[Opening Records for this task section]

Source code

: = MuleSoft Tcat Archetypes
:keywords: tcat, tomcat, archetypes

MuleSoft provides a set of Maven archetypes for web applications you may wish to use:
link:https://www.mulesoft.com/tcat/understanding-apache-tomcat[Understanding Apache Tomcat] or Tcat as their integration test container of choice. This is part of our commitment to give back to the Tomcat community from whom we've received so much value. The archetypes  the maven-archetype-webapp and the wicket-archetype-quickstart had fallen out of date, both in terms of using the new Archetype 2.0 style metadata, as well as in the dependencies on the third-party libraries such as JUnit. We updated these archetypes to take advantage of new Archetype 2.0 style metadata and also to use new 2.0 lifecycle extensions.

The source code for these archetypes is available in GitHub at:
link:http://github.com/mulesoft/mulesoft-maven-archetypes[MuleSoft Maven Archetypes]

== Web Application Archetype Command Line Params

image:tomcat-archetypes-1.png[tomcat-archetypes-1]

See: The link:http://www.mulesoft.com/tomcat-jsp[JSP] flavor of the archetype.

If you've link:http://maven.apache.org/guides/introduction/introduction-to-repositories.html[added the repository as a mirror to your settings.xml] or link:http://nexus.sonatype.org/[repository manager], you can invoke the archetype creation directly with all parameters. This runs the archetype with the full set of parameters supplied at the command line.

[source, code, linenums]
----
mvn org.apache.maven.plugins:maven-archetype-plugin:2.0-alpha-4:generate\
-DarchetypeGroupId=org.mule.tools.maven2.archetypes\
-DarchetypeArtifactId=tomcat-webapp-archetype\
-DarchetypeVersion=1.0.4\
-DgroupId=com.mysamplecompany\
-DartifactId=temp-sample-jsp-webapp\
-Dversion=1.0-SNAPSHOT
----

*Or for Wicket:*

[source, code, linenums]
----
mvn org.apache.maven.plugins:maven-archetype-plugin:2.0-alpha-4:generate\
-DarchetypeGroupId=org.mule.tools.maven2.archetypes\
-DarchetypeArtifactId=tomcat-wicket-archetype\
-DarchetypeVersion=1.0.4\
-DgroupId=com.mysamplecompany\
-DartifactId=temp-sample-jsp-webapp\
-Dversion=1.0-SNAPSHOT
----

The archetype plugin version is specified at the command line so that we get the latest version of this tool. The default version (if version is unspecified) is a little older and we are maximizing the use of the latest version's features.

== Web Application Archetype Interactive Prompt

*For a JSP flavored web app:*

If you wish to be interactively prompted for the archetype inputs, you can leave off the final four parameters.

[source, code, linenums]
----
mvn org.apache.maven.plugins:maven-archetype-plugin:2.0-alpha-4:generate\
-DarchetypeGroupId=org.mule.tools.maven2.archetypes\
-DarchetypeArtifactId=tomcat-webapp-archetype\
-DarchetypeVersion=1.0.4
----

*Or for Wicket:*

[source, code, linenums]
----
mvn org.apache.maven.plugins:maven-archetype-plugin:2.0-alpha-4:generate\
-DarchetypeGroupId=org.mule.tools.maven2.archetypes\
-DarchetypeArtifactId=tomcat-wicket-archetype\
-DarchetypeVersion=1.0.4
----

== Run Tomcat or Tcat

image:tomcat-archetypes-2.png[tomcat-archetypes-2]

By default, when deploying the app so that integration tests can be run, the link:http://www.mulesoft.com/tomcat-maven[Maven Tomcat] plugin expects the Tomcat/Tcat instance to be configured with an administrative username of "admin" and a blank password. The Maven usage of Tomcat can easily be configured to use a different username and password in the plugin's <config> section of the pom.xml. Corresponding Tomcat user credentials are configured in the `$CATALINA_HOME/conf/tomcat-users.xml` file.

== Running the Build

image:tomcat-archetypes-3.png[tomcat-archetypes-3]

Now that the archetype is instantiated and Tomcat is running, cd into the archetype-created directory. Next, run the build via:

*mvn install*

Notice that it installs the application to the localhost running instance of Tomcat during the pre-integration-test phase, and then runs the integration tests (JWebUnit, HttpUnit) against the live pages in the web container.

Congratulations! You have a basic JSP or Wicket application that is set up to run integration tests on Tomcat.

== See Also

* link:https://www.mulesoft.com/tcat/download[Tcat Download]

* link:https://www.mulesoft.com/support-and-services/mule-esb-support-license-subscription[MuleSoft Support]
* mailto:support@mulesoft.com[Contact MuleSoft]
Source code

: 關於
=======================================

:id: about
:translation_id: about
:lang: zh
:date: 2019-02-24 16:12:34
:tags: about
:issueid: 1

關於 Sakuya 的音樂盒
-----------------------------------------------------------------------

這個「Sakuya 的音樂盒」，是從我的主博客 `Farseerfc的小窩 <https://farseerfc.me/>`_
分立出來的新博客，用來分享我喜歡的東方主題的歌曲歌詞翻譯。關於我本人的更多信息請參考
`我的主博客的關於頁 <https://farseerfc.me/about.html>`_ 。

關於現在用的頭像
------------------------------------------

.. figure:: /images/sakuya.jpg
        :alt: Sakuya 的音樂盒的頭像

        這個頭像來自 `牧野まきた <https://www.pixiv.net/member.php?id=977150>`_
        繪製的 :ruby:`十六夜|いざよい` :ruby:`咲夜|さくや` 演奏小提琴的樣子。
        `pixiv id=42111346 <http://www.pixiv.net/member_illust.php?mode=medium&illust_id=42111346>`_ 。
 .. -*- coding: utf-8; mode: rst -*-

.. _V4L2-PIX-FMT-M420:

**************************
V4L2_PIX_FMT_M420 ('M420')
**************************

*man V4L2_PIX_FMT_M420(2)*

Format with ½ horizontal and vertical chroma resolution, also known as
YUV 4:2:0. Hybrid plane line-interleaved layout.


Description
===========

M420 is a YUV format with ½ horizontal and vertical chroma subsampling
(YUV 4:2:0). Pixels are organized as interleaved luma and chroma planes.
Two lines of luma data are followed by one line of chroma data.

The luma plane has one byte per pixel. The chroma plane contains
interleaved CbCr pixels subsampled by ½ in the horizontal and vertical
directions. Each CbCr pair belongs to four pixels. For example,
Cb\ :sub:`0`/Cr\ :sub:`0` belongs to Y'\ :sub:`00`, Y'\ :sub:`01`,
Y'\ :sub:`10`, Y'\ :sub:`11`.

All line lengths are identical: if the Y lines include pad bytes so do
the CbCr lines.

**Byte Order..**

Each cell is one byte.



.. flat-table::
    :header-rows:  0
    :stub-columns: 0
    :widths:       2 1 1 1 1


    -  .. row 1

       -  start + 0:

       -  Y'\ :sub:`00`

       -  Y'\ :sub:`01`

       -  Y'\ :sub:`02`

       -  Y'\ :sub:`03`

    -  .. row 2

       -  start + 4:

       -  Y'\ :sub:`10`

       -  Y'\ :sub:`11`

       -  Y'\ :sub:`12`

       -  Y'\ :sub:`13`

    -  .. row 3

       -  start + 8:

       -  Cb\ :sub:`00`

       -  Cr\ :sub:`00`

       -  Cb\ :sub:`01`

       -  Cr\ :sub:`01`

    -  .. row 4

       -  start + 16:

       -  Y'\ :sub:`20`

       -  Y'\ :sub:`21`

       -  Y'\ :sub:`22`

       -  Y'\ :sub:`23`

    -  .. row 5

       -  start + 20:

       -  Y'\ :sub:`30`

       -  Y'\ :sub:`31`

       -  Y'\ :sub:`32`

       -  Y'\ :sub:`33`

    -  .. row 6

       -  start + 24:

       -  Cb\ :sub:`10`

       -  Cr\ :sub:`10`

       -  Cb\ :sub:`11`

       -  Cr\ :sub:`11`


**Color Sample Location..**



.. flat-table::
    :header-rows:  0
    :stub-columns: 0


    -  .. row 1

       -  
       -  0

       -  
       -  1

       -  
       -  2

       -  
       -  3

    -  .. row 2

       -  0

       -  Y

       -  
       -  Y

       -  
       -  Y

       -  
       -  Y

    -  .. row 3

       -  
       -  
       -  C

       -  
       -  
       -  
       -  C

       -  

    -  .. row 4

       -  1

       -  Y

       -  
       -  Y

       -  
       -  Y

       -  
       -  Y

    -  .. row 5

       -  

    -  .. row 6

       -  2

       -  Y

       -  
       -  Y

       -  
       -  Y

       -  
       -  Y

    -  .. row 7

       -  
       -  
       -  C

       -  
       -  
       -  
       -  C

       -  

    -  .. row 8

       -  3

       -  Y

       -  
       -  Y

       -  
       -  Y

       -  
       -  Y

[Closing Records for this task section]

-- Problem requirements --
Return each line exactly, beginning at the start of the material above and ending at the line that includes "MuleSoft provides a", with both of those kept.

-- Solved problem --
Source code

: = MuleSoft Tcat Archetypes
:keywords: tcat, tomcat, archetypes

MuleSoft provides a set of Maven archetypes for web applications you may wish to use:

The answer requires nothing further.